Ya, bahkan bersama pula kalian, dalam ingatan
sunyi Tuhan.
Namun biarkan ada ruang di antara kebersamaan
itu.
Tempat angin surga menari-nari di antara
kalian.”
Puisi Kahlil Gibran itu menari-nari
di ingatan Satira saat ini. Di hadapannnya, terpampang pemandangan syahdu kisah
sepasang kekasih yang dipersatukan oleh Allah. Mbak Ita dalam balutan gaun
pengantin putih, anggun dan manis dengan raut bahagia yang tak bisa
ditutupinya.
Di sebelahnya, duduk Mas Seno, sang
pengantin pria dengan balutan jas warna senada membuat keduanya nampak serasi
bak raja dan permaisuri.
Dalam rinai syahdu gerimis kecil di
pagi yang telah Allah tetapkan sebagai awal hidup baru bagi sepasang kekasih,
penghulu merapal nasehat-nasehat bagi dua jiwa yang akan menjadi pasangan suami
istri. Suasana syahdu bercampur haru dan bahagia, berlomba dengan rasa gugup
saat Mas Seno mengulurkan tangan untuk berjabat erat dengan ayah dari Mbak Ita,
wanita yang akan dinikahinya.
Di benak Satira, semua kepingan
cerita yang pernah didengarnya dari Mas Seno seolah berlarian. Ia teringat,
betapa bukan hal yang mudah bagi sepupunya itu dalam memilih pasangan hidupnya.
Betapa memerlukan waktu bertahun lamanya untuk bangkit dari luka atas
pengkhianatan yang pernah dirasakannya dari mantan kekasihnya dulu sebelum ia
bertemu dengan sosok Mbak Ita. Perempuan penyabar berhati lembut yang mampu
meluluhkan hatinya setelah perjodohan yang berhasil dibangun oleh kedua orang
tua mereka.
Satira meyakini, betapa ikatan jodoh
itu sudahlah pasti. Takkan terhalangi jika Allah sudah membuat garis yang
menghubungkan keduanya. Sesulit apapun Mas Seno berupaya menolak dan mengindari
perjodohan tersebut, pada akhirnya mereka bersatu juga di pelaminan. Mbak Ita
yang lembut dan penuh perhatian, berhasil menyentuh hati Mas Seno melalui
kedekatan emosional yang Mbak Ita berikan bukan hanya pada Mas Seno, melainkan
juga pada seluruh anggota keluarga Mas Seno, sehingga tak ada alasan lain untuknya
menolak. Seluruh keluarga mengharapkan Mbak Ita menjadi menantu, atas dasar
kepercayaan dan nuansa kasih sayang yang ditunjukkan tulus oleh Mbak Ita selama
3 tahun masa perjodohan ini.
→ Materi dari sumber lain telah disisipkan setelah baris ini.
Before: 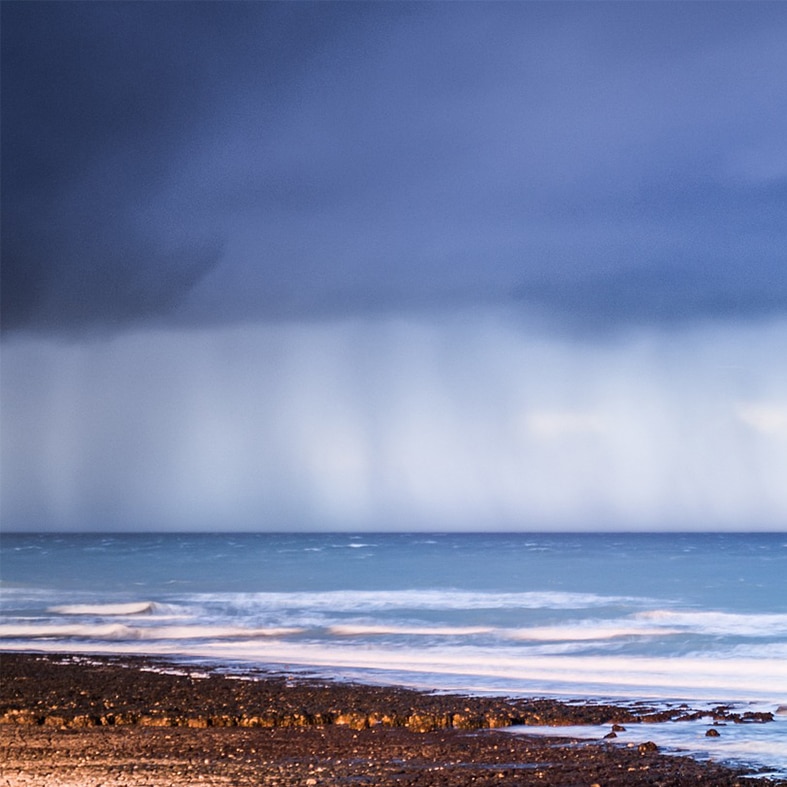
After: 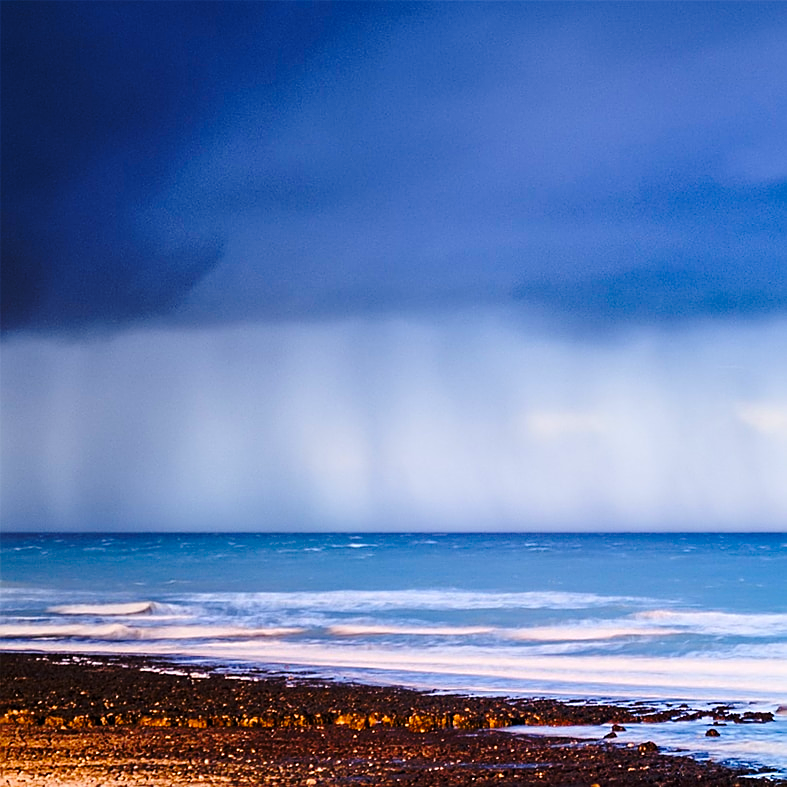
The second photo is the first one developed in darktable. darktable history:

Luka yang dulu terpendam di hati Mas Seno,
perlahan terobati dan berangsur, cinta yang diharapkan akhirnya tumbuh begitu
saja untuk Mbak Ita.
“Saya terima nikahnya Ita Setyawati
binti Ahmad Syarief dengan mas kawin seperangkat alat shalat dan emas 100 gram
dibayar tunai.” Lantang, Mas Seno mengucapkan ikrar untuk mendapatkan
kekasihnya secara sah.
“Bagaimana, Saksi? Sah?”
Para saksi, semua orang yang
menyaksikan serta desau angin dan rintik hujan dari langit seolah serempak
mengangguk dan berseru “Sah”.
Ada ribuan rapal doa yang mengalun
dari kedalaman hati-hati yang bersaksi hari itu. Ada dua jiwa yang larut dalam
tunduk khusyunya doa yang menggema di kedalaman jiwa, mengalir melalui
sendi-sendi haru yang berwujud air mata bahagia
di kedua pasang pelupuk mata insan yang sedang khidmat merapal janji setia.
Satira tersenyum, seolah bahagia itu
juga miliknya. Ia teringat, kisah-kisah remaja di sekitarnya. Mengucap setia di
hubungan yang entah apa namanya, memanggil ayah bunda, mengucap cinta dan
sayang semudah kata menjelma. Esoknya putus, saling melempar benci dan saling
memaki. Sementara lihatlah dua sosok dihadapannya yang baru saja resmi menyatu
dalam hubungan yang diakui oleh negara dan agama. Mereka tersipu malu mengulur
tangan untuk bersalaman, namun kebahagiaan dan cinta kasih dari hati keduanya
terpancar jelas, nyata.
“Satira, Nduk. Mari sini bantu Uwak
siapkan prasmanan untuk tamu-tamu. Dari pada bengong di sini, baper nanti
lama-lama lihatin pengantin” Uwak Sari, muncul membuyarkan lamunan Satira.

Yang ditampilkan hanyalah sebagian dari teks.